Le président de la République, Ali Bongo, a en effet demandé à son Premier ministre de traiter tous les thèmes prioritaires qui répondent aux attentes des Gabonais, et Julien Nkoghé Békalé a transcrit cette volonté présidentielle dans les feuilles de route détaillées qu’il a données aux membres de son gouvernement. Les ministres sont ainsi évalués régulièrement sur les avancées des points qui leur ont été confiés, portant la responsabilité directe de la gestion des budgets alloués à chacune de ces actions. Ainsi l’évaluation des résultats obtenus permet d’ajuster au fur et à mesure la composition du gouvernement et d’améliorer l’efficacité des administrations concernées.

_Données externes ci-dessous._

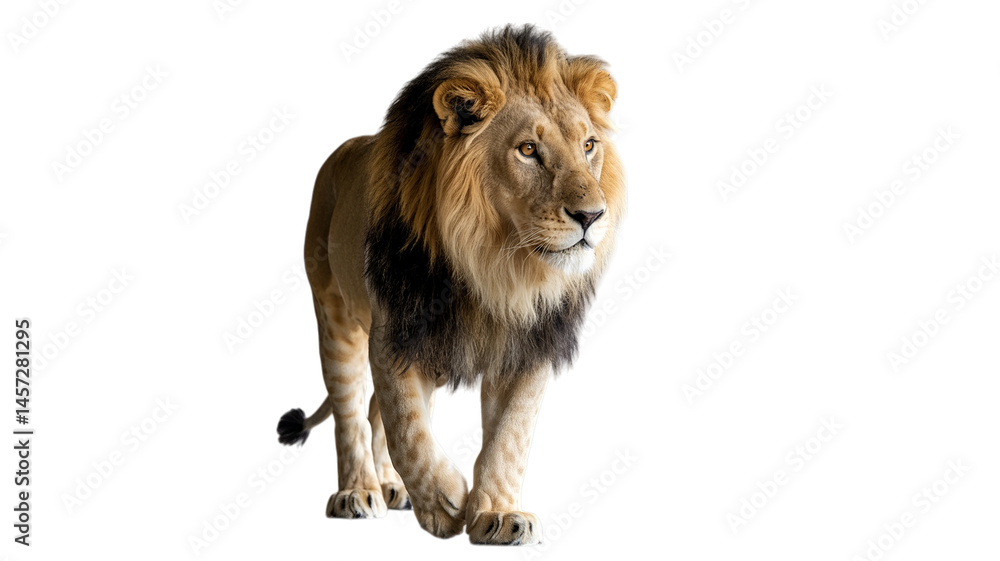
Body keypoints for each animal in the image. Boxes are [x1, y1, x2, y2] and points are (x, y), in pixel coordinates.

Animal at [276, 24, 625, 545]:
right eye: (528, 150)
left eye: (588, 146)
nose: (592, 216)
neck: (497, 267)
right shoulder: (396, 333)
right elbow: (409, 428)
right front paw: (443, 501)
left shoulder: (528, 346)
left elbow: (510, 436)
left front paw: (499, 514)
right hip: (336, 316)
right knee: (350, 410)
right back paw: (358, 492)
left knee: (374, 410)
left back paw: (392, 487)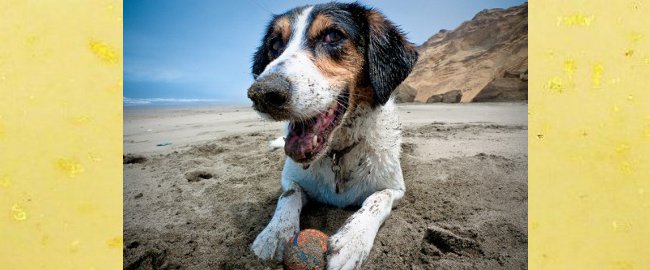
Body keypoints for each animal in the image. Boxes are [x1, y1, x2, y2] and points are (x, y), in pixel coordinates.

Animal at [246, 1, 418, 268]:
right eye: (274, 44)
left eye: (333, 36)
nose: (262, 93)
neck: (337, 153)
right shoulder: (290, 178)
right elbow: (288, 195)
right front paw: (275, 233)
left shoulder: (394, 188)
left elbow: (375, 201)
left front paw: (352, 241)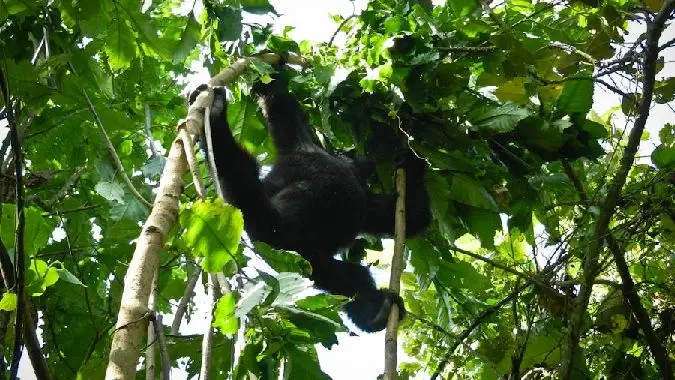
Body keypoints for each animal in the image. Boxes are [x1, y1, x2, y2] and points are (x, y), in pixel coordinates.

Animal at [193, 66, 430, 332]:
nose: (360, 158)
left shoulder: (367, 204)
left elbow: (411, 216)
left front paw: (411, 163)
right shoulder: (301, 144)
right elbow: (279, 103)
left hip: (307, 262)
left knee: (345, 278)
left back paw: (373, 313)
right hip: (279, 231)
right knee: (241, 175)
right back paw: (214, 118)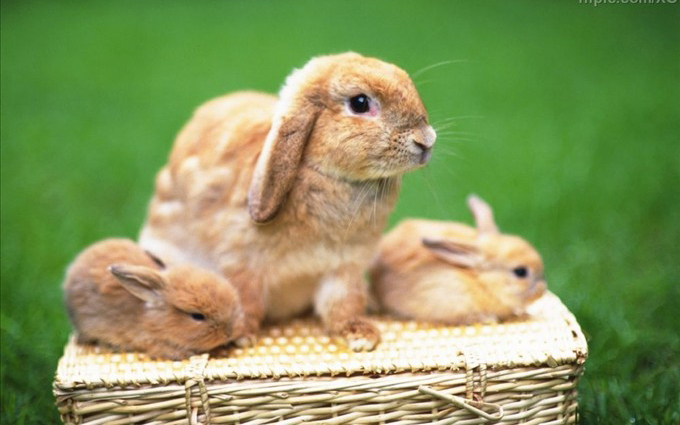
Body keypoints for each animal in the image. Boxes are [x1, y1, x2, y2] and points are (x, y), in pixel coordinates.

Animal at [138, 52, 436, 351]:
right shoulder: (242, 262)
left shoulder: (345, 267)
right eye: (360, 103)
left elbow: (342, 305)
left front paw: (361, 336)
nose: (426, 141)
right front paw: (242, 336)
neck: (325, 174)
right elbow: (246, 299)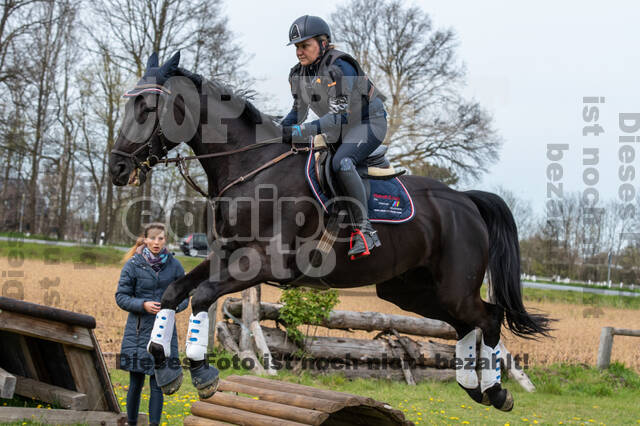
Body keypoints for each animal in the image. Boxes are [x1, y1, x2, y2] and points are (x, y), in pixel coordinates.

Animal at [109, 51, 552, 412]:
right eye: (131, 102)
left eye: (148, 106)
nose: (117, 167)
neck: (251, 168)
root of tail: (465, 200)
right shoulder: (224, 255)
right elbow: (172, 292)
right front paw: (165, 368)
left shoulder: (262, 263)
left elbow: (200, 296)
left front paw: (202, 372)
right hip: (409, 290)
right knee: (463, 324)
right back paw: (474, 387)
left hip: (454, 286)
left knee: (488, 316)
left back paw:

C’est donc bien sa méthode et son pragmatisme qui ont récemment conduit le Président Ali Bongo à renouveler dans ses responsabilités, en décembre 2019, Julien Nkoghé Békalé. Confronté à de lourdes désillusions quant à la loyauté et à l’intégrité de certains de ses proches, en qui il avait placé sa confiance, comme l’a montré le feuilleton judiciaire automnal qui a affecté son ancien directeur de Cabinet, Brice Laccruche Alihanga, le Président du Gabon a pu mesurer, à l’inverse, l’investissement personnel et désintéressé de son Premier ministre dans la gestion des affaires publiques.
Colbert plutôt que Fouquet !
Car ce n’est pas pour se servir, mais bien pour servir, que l’ancien magistrat a accepté cette responsabilité. Premier ministre, il l’est pour mettre en œuvre et faire réussir l’action impulsée par le Président, et non pour se faire valoir lui-même. La seule préoccupation qui est la sienne est qu’on le juge aux résultats, et qu’on le laisse travailler. L’ambition de Julien Nkoghé Békalé n’est donc pas personnelle, elle n’est pas de faire des éclats pour lui-même, mais d’agir au quotidien pour le Président et pour le Gabon. Il n’est pas là pour battre l’estrade, mais pour être le chef d’orchestre précis et pointilleux, celui qui met en musique la partition politique pour laquelle Ali Bongo a été élu, et que ce deuxième mandat doit permettre de traduire dans les faits.
Comme Louis XIV écartant le fuligineux et onéreux Fouquet, pour confier la prospérité de la France au plus modeste Colbert, Ali Bongo a fait le tri entre ceux qui avaient mission de le seconder à la tête du Gabon. C’est à la gestion rationnelle et pragmatique de Colbert que la France dut ses premières manufactures, et la croissance économique équilibrée qui en fit, au dix-septième siècle, le premier royaume européen. Nul doute qu’en choisissant son Colbert, le Président gabonais a fait le bon choix, et c’est de bon augure pour le Gabon.